Yes. Thanks. On -- let me take the second question first. I think it's too early to say. In our subsurface group now, they're just really now getting focused on -- so I think we've got a lot of low-hanging fruit over the past few years and did some really fantastic infill and near-field drilling opportunities that have helped us with production. Now the work gets a little bit harder, not surprisingly year after year. But I'm hopeful that a lot of the opportunities could be relatively low CapEx. In fact, some of them could just be well interventions for all that we know at this point in time. Others of them could be things like enhanced oil recovery. So I think a bit too difficult to say at this point in time regarding the capital intensity of those.
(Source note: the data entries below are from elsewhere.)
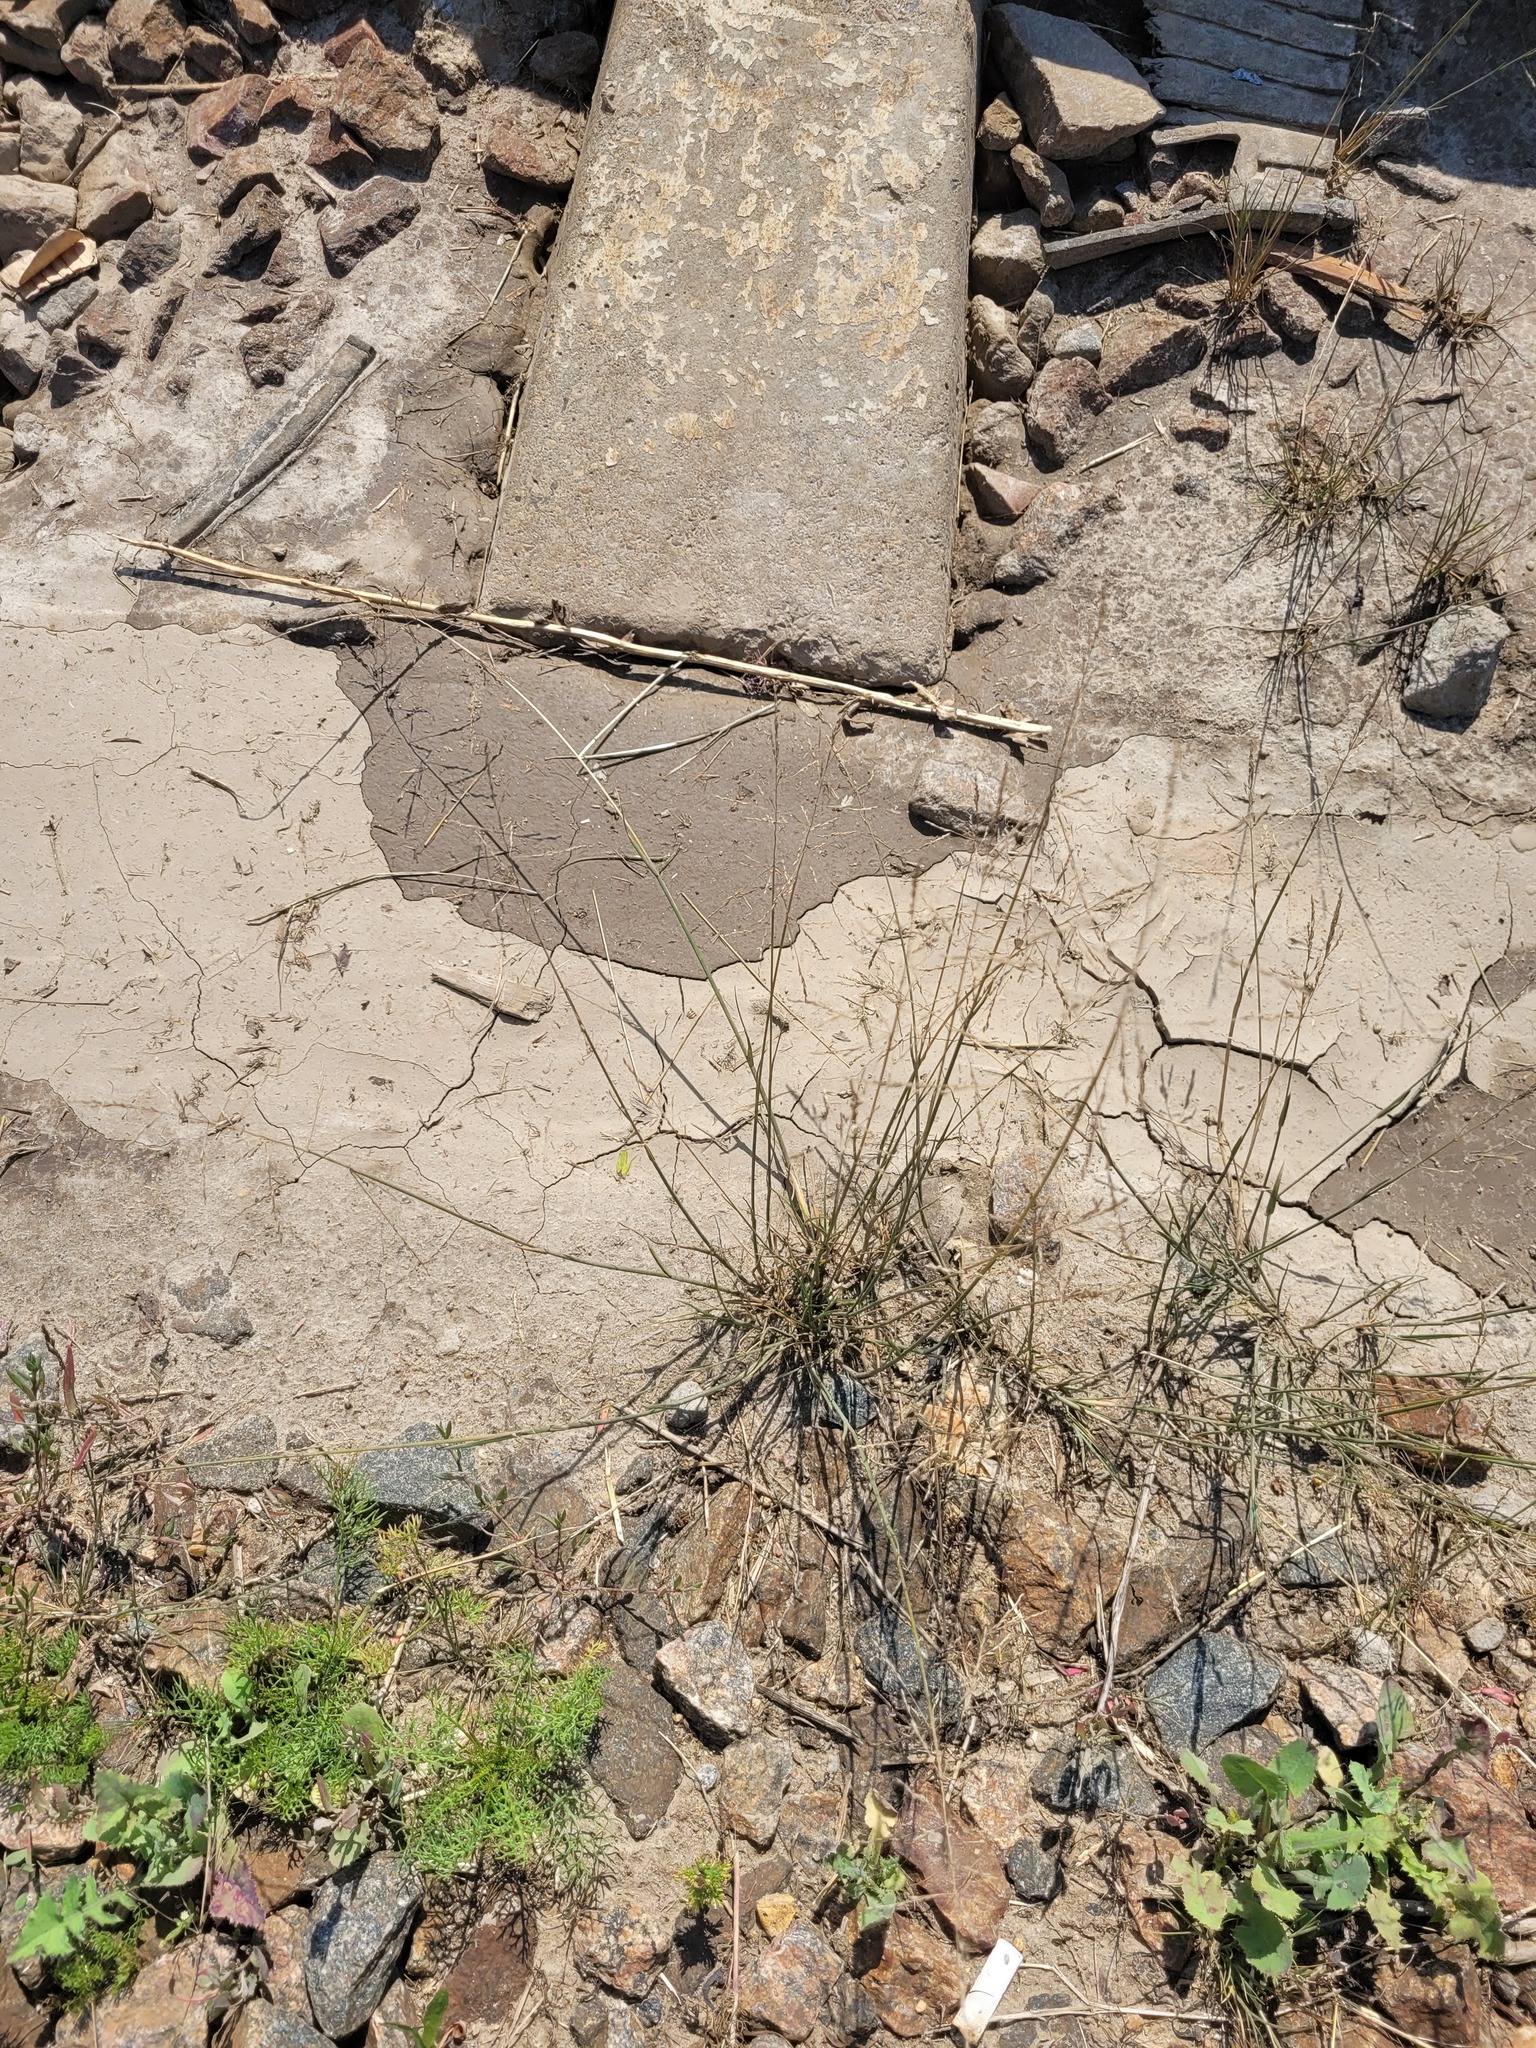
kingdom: Plantae
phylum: Tracheophyta
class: Liliopsida
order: Poales
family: Poaceae
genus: Puccinellia
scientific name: Puccinellia distans
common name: Weeping alkaligrass
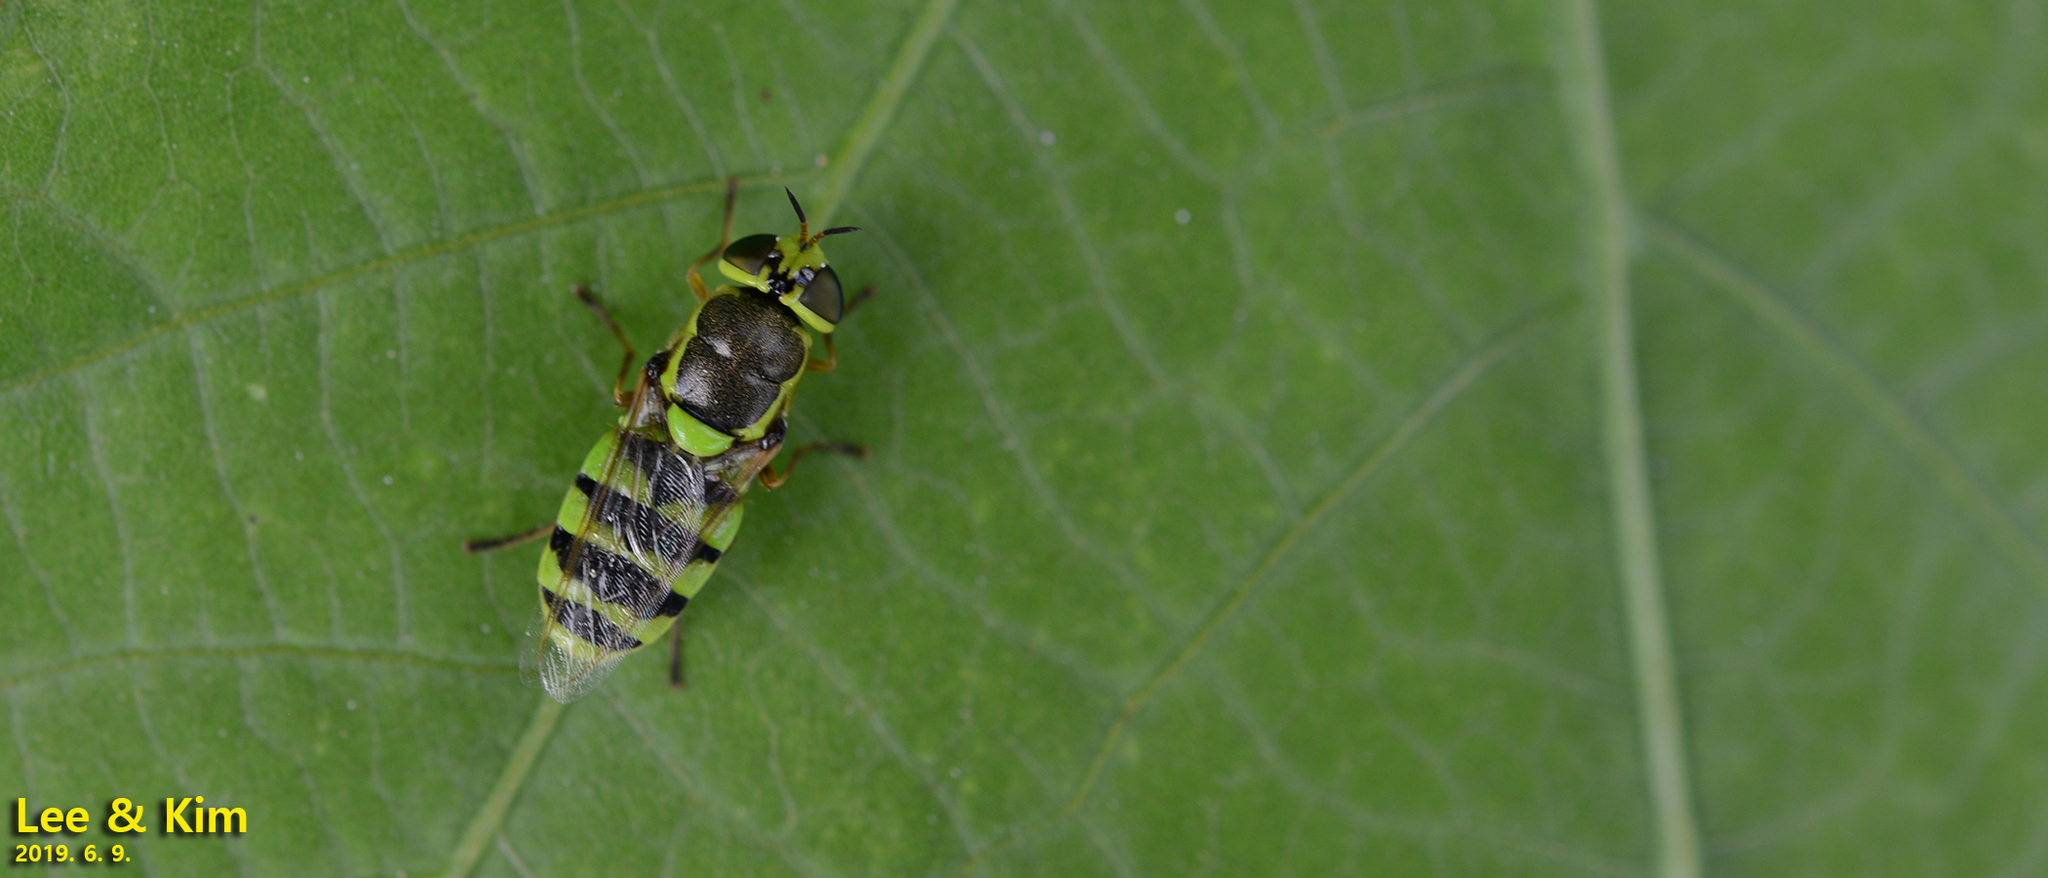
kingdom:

On Viking and what do we need in Acorn is in a similar story. But Viking, I think, a bit more far advanced, and so the needs are clearer. The Viking system itself doesn't need government funding. Now our emitters do because they're looking for financial support from the government so that they don't lose money by capturing their CO2 emissions so that they're ready to give to us.
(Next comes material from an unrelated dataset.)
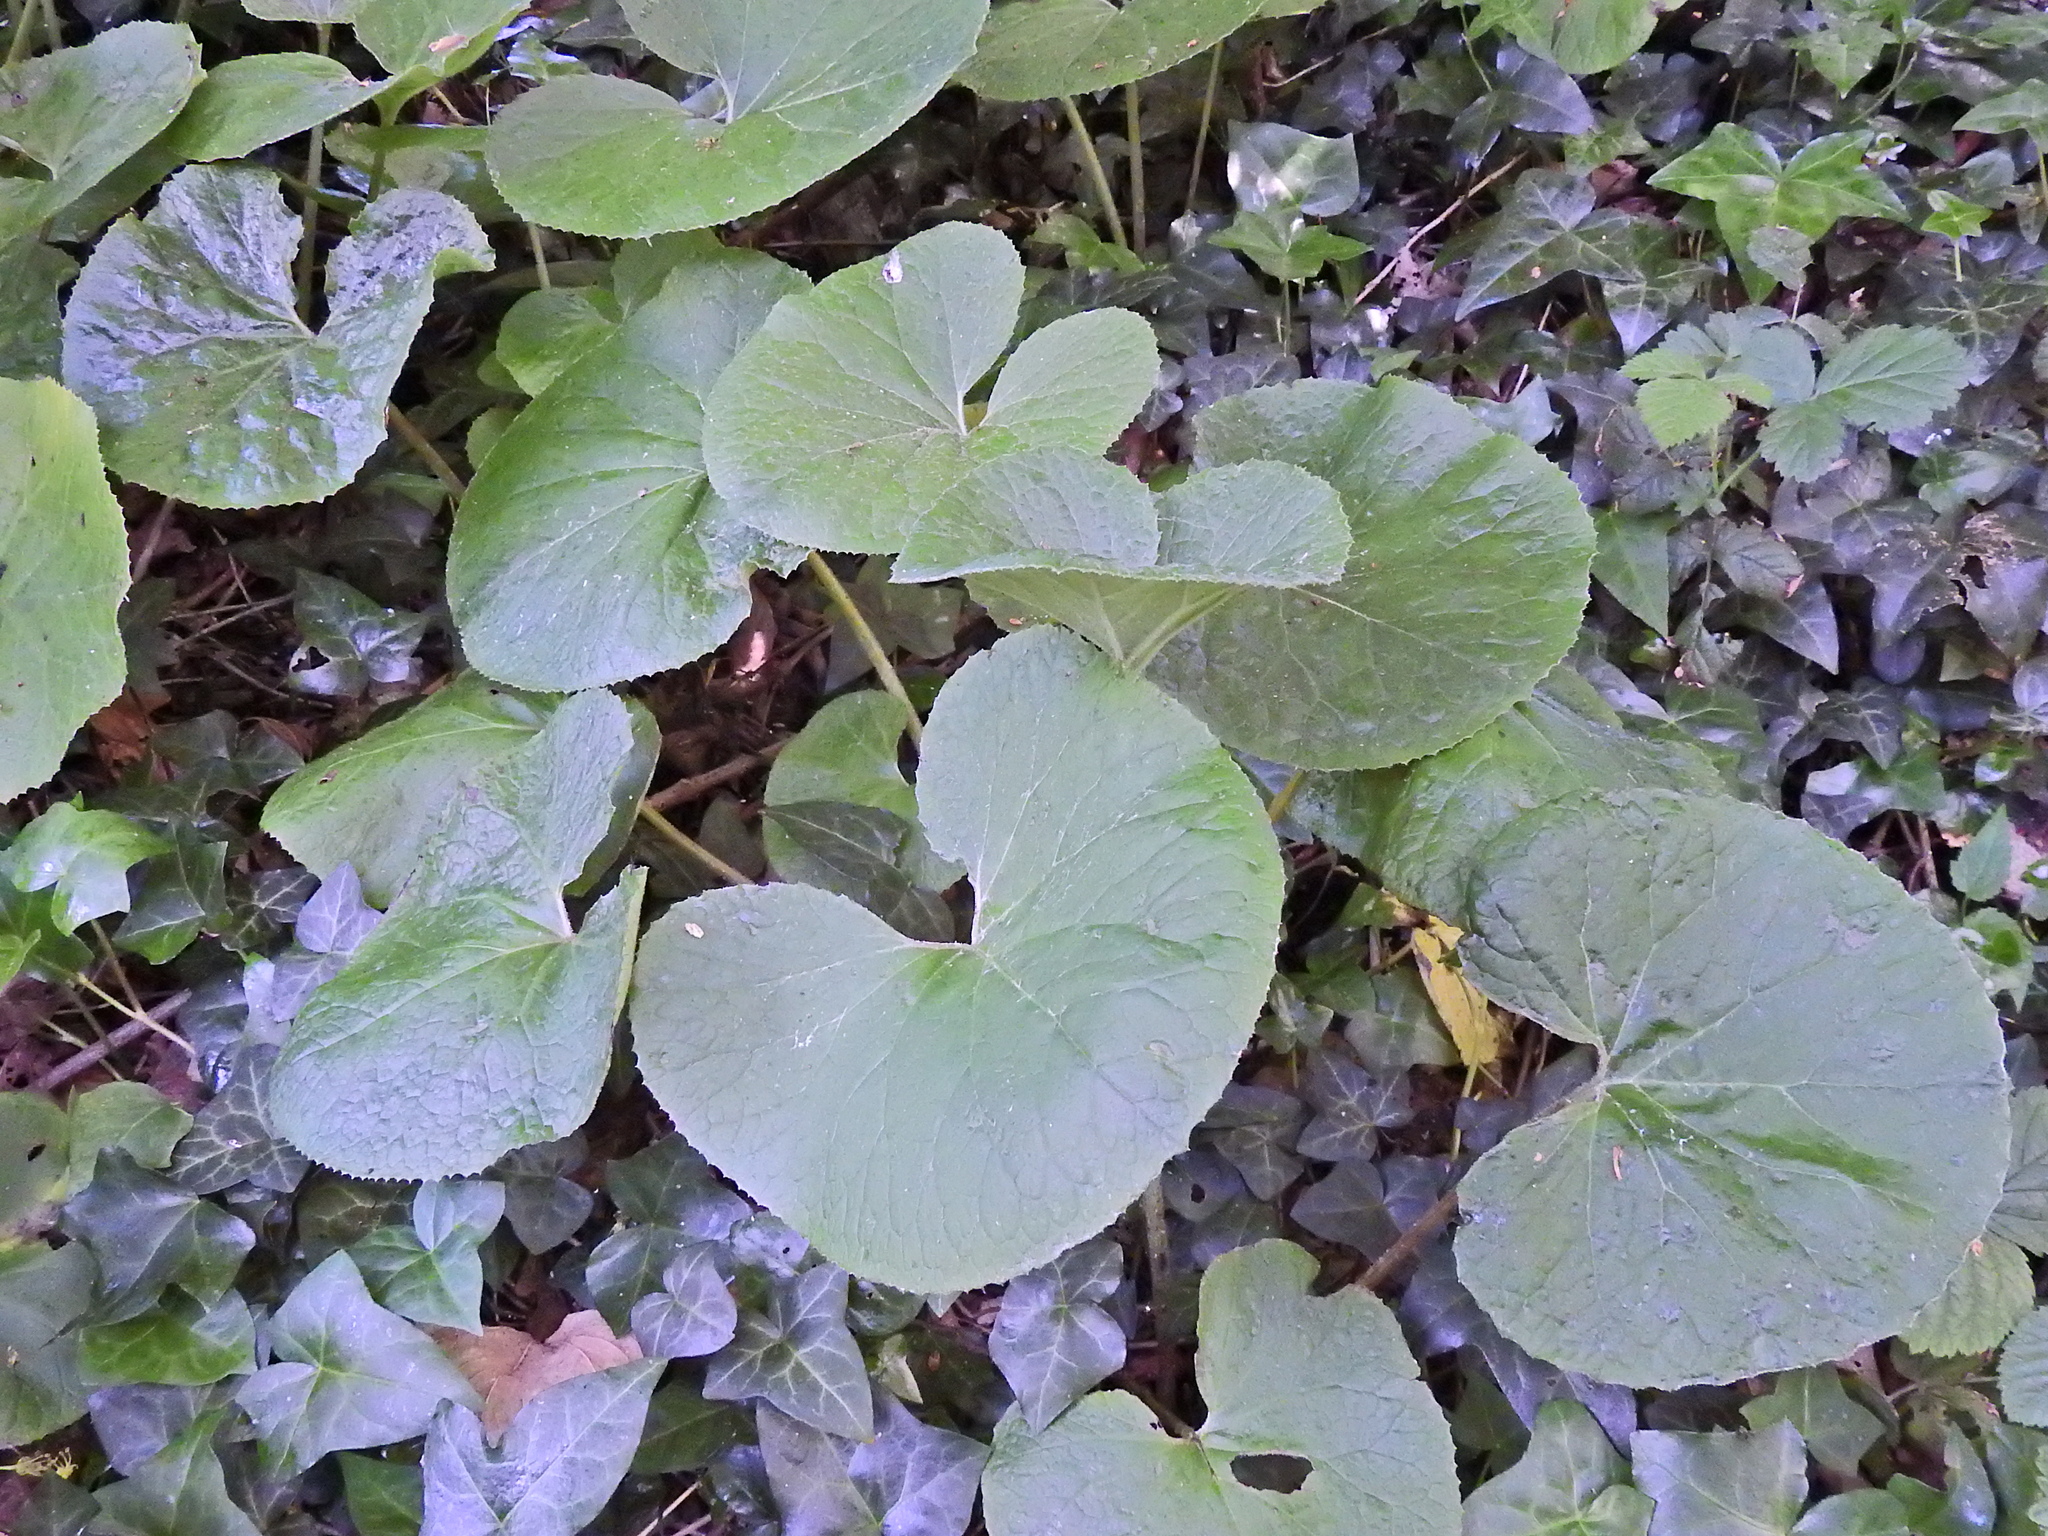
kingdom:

Our role then is transporting and storing them. What we need is the regulatory framework about that because at least part of our project will be regulated in terms of what we can charge. So we need to understand how that model is going to work. We need the government to assign, if you will, the emitters who have indicated support for our project to our project, and then we need the long-term government commitment around the long-term liability related to the storage.

So it's not a long list. We've made our list of needs very clear to the government. We're ready to go for Track 2. We are encouraging them to make the Track 2 process simpler and quicker than the Track 1, which has been fairly protracted. And we've made it clear to them that if we don't have the Track 2 process this year, ourselves and the emitters we're working with will have tough decisions to make about whether or not to continue our spending absence of government clarity because we will then begin outpacing the government and taking a lot more risk and the spend rate goes up as you get closer to FID. So we're trying to make it very clear to government that we need a response this year. And now one more question.

Operator

The final question today comes from the line of Matt Smith from Bank of America.

M
Matt Smith
Bank of America

It's only time for one question, perhaps one thing I want -- wish to clarify, if I can, and perhaps one for you, Alexander, would be in relation to the cash tax guidance, the commodity prices that you set out. Just the fact that, I think, due to an idiosyncrasy, the majority of the EPL will be paid in '24, related to 2023. I was just wondering if you could indulge us what that number would be if the EPL payments would have followed the schedule that we would have otherwise expected?

A
Alexander Krane
CFO

Yes. Thanks, Matt. So just very quick, what is happening here is that as you probably know, Matt, we have different legal entities where production is sitting. And for one of these entities, where we have quite a bit of tax losses as well, there's -- we -- and I think maybe this is in a very tiny footnote on Page 24. But what's happening here is that the EPL payment here, it's -- it will not fall due until, I think, it's October in 2024 as opposed to the normal cycle of 2023. So some of the legal entities will be paying EPL in October 2023. But one of this will probably not -- most likely not pay that until October 2024. I think the amount in question here is approximately $250 million. So that is the sort of the numbers -- yes, the number effect of this. So -- but clearly, of course, it's a forecast, but that is then the adjustment.

M
Matt Smith
Bank of America

Perfect. And I'll stay disciplined and avoid asking another question today.

A
Alexander Krane
CFO

Well, we can follow up separately with you, Matt.

L
Linda Cook
CEO

Yes. Matt, to you and to all the others, please do. We're going to draw a line under this for now, but please do. You know how to reach out to Elizabeth and let her know if you have any other follow-up questions, and one or more of us happy to get on a call with you and take care of those. So thanks again for joining us this morning.